#### ASSIGNED TASK
Extract the complete listing and output it unchanged.

#### TASK DATA
################

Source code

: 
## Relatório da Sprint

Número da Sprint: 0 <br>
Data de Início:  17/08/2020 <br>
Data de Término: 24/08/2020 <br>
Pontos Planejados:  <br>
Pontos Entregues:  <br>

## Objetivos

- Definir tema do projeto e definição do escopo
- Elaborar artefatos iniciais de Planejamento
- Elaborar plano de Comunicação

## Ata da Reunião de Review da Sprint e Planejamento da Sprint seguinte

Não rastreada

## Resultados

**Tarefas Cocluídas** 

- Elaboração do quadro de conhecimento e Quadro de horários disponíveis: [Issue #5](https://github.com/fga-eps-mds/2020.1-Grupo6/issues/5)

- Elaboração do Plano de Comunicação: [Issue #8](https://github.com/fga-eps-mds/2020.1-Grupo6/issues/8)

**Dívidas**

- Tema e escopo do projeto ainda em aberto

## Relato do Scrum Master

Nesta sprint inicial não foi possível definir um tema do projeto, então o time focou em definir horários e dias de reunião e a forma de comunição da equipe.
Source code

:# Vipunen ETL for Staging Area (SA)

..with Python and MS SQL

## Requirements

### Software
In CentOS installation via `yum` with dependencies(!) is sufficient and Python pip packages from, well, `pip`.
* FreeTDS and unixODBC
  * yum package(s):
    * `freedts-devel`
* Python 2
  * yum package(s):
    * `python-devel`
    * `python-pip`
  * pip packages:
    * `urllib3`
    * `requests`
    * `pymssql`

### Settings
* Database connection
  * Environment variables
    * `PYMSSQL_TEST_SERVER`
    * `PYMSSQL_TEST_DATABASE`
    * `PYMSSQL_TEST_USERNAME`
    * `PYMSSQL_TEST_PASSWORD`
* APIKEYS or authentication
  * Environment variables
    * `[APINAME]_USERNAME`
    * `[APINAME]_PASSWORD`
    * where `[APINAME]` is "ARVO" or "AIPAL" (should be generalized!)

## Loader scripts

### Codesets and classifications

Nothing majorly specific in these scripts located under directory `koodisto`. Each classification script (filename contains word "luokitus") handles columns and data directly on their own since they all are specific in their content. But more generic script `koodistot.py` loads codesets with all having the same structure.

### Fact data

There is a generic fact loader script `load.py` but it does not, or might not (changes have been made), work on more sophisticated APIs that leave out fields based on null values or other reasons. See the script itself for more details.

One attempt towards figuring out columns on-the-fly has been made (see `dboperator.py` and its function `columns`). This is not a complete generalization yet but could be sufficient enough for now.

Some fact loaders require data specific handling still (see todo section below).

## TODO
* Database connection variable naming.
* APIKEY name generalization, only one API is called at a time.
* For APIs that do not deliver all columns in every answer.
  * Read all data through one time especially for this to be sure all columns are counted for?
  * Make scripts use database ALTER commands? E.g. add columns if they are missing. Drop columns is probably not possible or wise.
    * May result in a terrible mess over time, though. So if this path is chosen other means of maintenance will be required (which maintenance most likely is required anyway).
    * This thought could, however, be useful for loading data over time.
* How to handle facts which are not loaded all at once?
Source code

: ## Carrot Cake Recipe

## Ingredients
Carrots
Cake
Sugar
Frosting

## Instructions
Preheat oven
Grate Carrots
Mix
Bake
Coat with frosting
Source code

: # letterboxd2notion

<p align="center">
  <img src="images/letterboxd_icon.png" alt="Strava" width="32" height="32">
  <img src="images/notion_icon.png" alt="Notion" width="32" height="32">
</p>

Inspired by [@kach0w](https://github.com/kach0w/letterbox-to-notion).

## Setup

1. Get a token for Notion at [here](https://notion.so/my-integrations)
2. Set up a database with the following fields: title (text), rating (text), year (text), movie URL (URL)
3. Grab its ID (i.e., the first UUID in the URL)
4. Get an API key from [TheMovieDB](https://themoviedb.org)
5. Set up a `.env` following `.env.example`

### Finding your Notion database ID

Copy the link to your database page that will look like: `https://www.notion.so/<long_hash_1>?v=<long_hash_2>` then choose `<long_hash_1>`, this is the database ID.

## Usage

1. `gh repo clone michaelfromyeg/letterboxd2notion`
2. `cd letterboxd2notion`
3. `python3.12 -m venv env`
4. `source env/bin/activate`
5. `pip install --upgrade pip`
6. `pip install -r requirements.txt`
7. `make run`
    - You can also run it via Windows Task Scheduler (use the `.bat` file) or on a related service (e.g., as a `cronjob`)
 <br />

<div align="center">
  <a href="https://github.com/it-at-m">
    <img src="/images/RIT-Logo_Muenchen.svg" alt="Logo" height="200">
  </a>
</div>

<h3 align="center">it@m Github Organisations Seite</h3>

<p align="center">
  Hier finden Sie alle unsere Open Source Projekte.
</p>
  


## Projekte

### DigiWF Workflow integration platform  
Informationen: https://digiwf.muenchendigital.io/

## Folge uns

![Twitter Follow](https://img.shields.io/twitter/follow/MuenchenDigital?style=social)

################

#### TASK SOLUTION
Source code

: 
## Relatório da Sprint

Número da Sprint: 0 <br>
Data de Início:  17/08/2020 <br>
Data de Término: 24/08/2020 <br>
Pontos Planejados:  <br>
Pontos Entregues:  <br>

## Objetivos

- Definir tema do projeto e definição do escopo
- Elaborar artefatos iniciais de Planejamento
- Elaborar plano de Comunicação

## Ata da Reunião de Review da Sprint e Planejamento da Sprint seguinte

Não rastreada

## Resultados

**Tarefas Cocluídas** 

- Elaboração do quadro de conhecimento e Quadro de horários disponíveis: [Issue #5](https://github.com/fga-eps-mds/2020.1-Grupo6/issues/5)

- Elaboração do Plano de Comunicação: [Issue #8](https://github.com/fga-eps-mds/2020.1-Grupo6/issues/8)

**Dívidas**

- Tema e escopo do projeto ainda em aberto

## Relato do Scrum Master

Nesta sprint inicial não foi possível definir um tema do projeto, então o time focou em definir horários e dias de reunião e a forma de comunição da equipe.
Source code

:# Vipunen ETL for Staging Area (SA)

..with Python and MS SQL

## Requirements

### Software
In CentOS installation via `yum` with dependencies(!) is sufficient and Python pip packages from, well, `pip`.
* FreeTDS and unixODBC
  * yum package(s):
    * `freedts-devel`
* Python 2
  * yum package(s):
    * `python-devel`
    * `python-pip`
  * pip packages:
    * `urllib3`
    * `requests`
    * `pymssql`

### Settings
* Database connection
  * Environment variables
    * `PYMSSQL_TEST_SERVER`
    * `PYMSSQL_TEST_DATABASE`
    * `PYMSSQL_TEST_USERNAME`
    * `PYMSSQL_TEST_PASSWORD`
* APIKEYS or authentication
  * Environment variables
    * `[APINAME]_USERNAME`
    * `[APINAME]_PASSWORD`
    * where `[APINAME]` is "ARVO" or "AIPAL" (should be generalized!)

## Loader scripts

### Codesets and classifications

Nothing majorly specific in these scripts located under directory `koodisto`. Each classification script (filename contains word "luokitus") handles columns and data directly on their own since they all are specific in their content. But more generic script `koodistot.py` loads codesets with all having the same structure.

### Fact data

There is a generic fact loader script `load.py` but it does not, or might not (changes have been made), work on more sophisticated APIs that leave out fields based on null values or other reasons. See the script itself for more details.

One attempt towards figuring out columns on-the-fly has been made (see `dboperator.py` and its function `columns`). This is not a complete generalization yet but could be sufficient enough for now.

Some fact loaders require data specific handling still (see todo section below).

## TODO
* Database connection variable naming.
* APIKEY name generalization, only one API is called at a time.
* For APIs that do not deliver all columns in every answer.
  * Read all data through one time especially for this to be sure all columns are counted for?
  * Make scripts use database ALTER commands? E.g. add columns if they are missing. Drop columns is probably not possible or wise.
    * May result in a terrible mess over time, though. So if this path is chosen other means of maintenance will be required (which maintenance most likely is required anyway).
    * This thought could, however, be useful for loading data over time.
* How to handle facts which are not loaded all at once?
Source code

: ## Carrot Cake Recipe

## Ingredients
Carrots
Cake
Sugar
Frosting

## Instructions
Preheat oven
Grate Carrots
Mix
Bake
Coat with frosting
Source code

: # letterboxd2notion

<p align="center">
  <img src="images/letterboxd_icon.png" alt="Strava" width="32" height="32">
  <img src="images/notion_icon.png" alt="Notion" width="32" height="32">
</p>

Inspired by [@kach0w](https://github.com/kach0w/letterbox-to-notion).

## Setup

1. Get a token for Notion at [here](https://notion.so/my-integrations)
2. Set up a database with the following fields: title (text), rating (text), year (text), movie URL (URL)
3. Grab its ID (i.e., the first UUID in the URL)
4. Get an API key from [TheMovieDB](https://themoviedb.org)
5. Set up a `.env` following `.env.example`

### Finding your Notion database ID

Copy the link to your database page that will look like: `https://www.notion.so/<long_hash_1>?v=<long_hash_2>` then choose `<long_hash_1>`, this is the database ID.

## Usage

1. `gh repo clone michaelfromyeg/letterboxd2notion`
2. `cd letterboxd2notion`
3. `python3.12 -m venv env`
4. `source env/bin/activate`
5. `pip install --upgrade pip`
6. `pip install -r requirements.txt`
7. `make run`
    - You can also run it via Windows Task Scheduler (use the `.bat` file) or on a related service (e.g., as a `cronjob`)
 <br />

<div align="center">
  <a href="https://github.com/it-at-m">
    <img src="/images/RIT-Logo_Muenchen.svg" alt="Logo" height="200">
  </a>
</div>

<h3 align="center">it@m Github Organisations Seite</h3>

<p align="center">
  Hier finden Sie alle unsere Open Source Projekte.
</p>
  


## Projekte

### DigiWF Workflow integration platform  
Informationen: https://digiwf.muenchendigital.io/

## Folge uns

![Twitter Follow](https://img.shields.io/twitter/follow/MuenchenDigital?style=social)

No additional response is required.